According to the Atlantic Wire, 23 members of the White Student Union attended CPAC.

Racism is no stranger to high-ranking memers of the Republican party–and its right-wing allies.

In 2012, Inge Marler, a Tea Party leader in northern Arkansas, kicked off a rally with a joke implying that black Americans were all on welfare:

“A black kid asks his mom, ‘Mama, what’s a democracy?’

“‘Well, son, that be when white folks work every day so us po’ folks can get all our benefits.’

“‘But mama, don’t the white folk get mad about that?’

“‘They sho do, son. They sho do. And that’s called racism.’”

 Inge Marler

The joke was followed by laughter and clapping from the Tea Party audience.

Only after Marler’s remarks came to the attention of the media did the Tea Party oust her from her position.

Since November 6, Republicans have been vigorously debating about why their candidate, Mitt Romney, lost the 2012 Presidential election.

Generally, their “findings” have boiled down to: We didn’t get our message out clearly enough.

On the contrary: There was no mistaking the message that Republicans were sending.  Targeting a wide range of groups, this boiled down to: “America is for us–not you”:

  • Republicans enraged and alienated Latinos by their constant anti-immigrant rhetoric–such as their nominee Mitt Romney’s comment that illegal aliens should “self-deport.”
  • Republicans enraged and alienated blacks by their constant hate-filled and often racist attacks on President Barack Obama.  Clint Eastwood’s empty chair “comedy” act at the Republican convention pleased his right-wing audience.  But it outraged a great many others–especially blacks.
  • Republicans enraged and alienated voters generally and minorities in particular by their blatant efforts to suppress the voting rights of their fellow citizens–especially those of non-whites.  Republicans falsely claimed widespread voter fraud in areas where there was no evidence of it.  When voter fraud was found, the culprit was a get-out-the-vote consulting firm hired by Republicans.
  • Republicans allowed their party to be represented by Donald Trump, the infamous oligarch.  When he  repeatedly claimed that Obama wasn’t an American citizen, Romney refused to dump him as the hate-filled racist he was.
  • Republicans refused to distance themselves from their “de facto” leader, right-wing pundit Rush Limbaugh.  Romney refused to condemn Limbaugh for calling Georgetown University law student Sandra Fluke a “slut” and a “prostitute” after she told Congress that insurance companies should cover contraceptives.
  • Republicans angered and alienated women by constantly talking about: Gutting Planned Parenthood; outlawing abortion; “legitimate rape” and banning birth control.
  • Republicans alienated gays by their blatantly anti-gay sentiments and steadfast opposition to same-sex marriage.

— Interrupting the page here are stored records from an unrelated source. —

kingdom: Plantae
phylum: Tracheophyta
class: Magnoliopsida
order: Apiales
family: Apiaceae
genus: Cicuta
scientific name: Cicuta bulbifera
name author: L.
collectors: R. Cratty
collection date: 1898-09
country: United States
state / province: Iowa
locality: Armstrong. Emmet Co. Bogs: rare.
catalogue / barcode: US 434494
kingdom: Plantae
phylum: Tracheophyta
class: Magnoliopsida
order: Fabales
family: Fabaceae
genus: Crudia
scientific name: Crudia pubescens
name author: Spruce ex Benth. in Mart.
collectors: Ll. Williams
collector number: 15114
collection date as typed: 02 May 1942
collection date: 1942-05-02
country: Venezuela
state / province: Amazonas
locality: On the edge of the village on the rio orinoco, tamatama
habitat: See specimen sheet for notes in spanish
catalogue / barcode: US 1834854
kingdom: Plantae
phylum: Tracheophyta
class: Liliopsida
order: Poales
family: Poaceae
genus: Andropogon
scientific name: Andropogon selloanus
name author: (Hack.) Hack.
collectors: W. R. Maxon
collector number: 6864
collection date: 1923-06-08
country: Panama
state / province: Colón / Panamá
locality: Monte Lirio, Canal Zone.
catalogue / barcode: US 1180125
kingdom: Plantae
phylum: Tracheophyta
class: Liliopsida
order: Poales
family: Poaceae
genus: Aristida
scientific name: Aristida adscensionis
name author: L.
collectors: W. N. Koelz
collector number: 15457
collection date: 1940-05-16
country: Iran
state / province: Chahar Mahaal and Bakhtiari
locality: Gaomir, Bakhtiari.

Ultimately, Republicans came to depend for their success on a voting group that’s constantly shrinking–-aging white males. Having alienated blacks, gays, women, Latinos and youths, the Republicans found themselves with no other sources of support.

CPAC’s website claimed the event would showcase “America’s Future: The Next Generation of Conservatives.  New Challenges, Timeless Principles.”

For many of the attending delegates, one of those “timeless principles” turned out to be old-fashioned racism.